A search warrant affidavit prepared by ATF agent Rob Maynard says that, for nearly three months last summer, he “attempted to locate a local, state, or federal law enforcement agency with the forensic capabilities to unlock” an iPhone 4S. But after each police agency responded by saying they “did not have the forensic capability,” Maynard resorted to asking Cupertino.
Because the waiting list had grown so long, there would be at least a 7-week delay, Maynard says he was told by Joann Chang, a legal specialist in Apple’s litigation group. It’s unclear how long the process took, but it appears to have been at least four months.
A few thoughts:
- Apple is required by law to cooperate with law enforcement if served with a warrant for accessing data.

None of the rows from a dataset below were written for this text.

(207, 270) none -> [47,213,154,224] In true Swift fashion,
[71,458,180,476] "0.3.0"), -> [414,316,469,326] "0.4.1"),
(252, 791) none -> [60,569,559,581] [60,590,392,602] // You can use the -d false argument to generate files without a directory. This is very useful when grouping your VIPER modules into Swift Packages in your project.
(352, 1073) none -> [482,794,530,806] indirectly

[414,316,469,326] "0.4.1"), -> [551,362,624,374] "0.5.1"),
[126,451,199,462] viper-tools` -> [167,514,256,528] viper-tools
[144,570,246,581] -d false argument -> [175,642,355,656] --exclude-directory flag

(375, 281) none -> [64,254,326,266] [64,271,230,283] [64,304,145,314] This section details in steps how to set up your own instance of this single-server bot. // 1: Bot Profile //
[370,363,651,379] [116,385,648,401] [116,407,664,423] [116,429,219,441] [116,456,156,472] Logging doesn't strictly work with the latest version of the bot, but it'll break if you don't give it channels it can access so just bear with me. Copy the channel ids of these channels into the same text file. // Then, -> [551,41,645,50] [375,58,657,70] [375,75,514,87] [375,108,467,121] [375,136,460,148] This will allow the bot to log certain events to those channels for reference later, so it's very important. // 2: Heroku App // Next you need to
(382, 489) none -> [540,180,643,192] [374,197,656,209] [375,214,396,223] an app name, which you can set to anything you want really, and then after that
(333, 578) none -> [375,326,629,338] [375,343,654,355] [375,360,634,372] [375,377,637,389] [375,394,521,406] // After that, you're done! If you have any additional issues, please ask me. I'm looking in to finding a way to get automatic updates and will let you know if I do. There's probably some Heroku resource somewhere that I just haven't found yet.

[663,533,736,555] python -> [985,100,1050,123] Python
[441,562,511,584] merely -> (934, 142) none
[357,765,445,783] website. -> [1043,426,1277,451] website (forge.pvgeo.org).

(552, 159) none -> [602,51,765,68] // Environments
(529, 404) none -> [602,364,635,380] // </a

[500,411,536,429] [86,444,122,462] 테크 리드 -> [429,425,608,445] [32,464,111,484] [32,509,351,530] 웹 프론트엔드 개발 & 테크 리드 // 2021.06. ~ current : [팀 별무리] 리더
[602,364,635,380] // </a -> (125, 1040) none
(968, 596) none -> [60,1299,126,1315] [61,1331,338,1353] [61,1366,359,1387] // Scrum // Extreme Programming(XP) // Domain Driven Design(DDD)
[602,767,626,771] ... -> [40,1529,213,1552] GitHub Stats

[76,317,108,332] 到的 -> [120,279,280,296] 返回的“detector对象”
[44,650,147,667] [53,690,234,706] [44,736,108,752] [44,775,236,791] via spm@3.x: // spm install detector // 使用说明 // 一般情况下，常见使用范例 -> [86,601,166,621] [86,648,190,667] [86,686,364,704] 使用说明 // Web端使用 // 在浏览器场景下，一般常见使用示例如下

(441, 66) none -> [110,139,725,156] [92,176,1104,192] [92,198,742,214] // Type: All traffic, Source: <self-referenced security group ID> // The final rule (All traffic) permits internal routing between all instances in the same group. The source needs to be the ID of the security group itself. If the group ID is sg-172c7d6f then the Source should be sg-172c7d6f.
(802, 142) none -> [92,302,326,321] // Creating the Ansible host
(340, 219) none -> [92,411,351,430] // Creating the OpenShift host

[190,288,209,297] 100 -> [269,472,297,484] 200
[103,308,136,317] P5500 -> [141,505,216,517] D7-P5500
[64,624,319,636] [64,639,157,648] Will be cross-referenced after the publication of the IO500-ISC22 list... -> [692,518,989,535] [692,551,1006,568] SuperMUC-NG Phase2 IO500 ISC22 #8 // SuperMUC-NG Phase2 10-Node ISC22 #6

- Either Apple has as yet unknown ability to crack the encryption on iOS devices (either through having a built-in backdoor or through a security hole).
- In both cases Apple is leaving customers open to being attacked by these same means by hackers.
- How many iOS devices have been seized by law enforcement and are waiting to have their data retrieved by law enforcement if there is a 7 week delay?
Update: Apple is more likely not using a backdoor but simply brute forcing the encryption, in which case the 7 week delay seems more reasonable as well.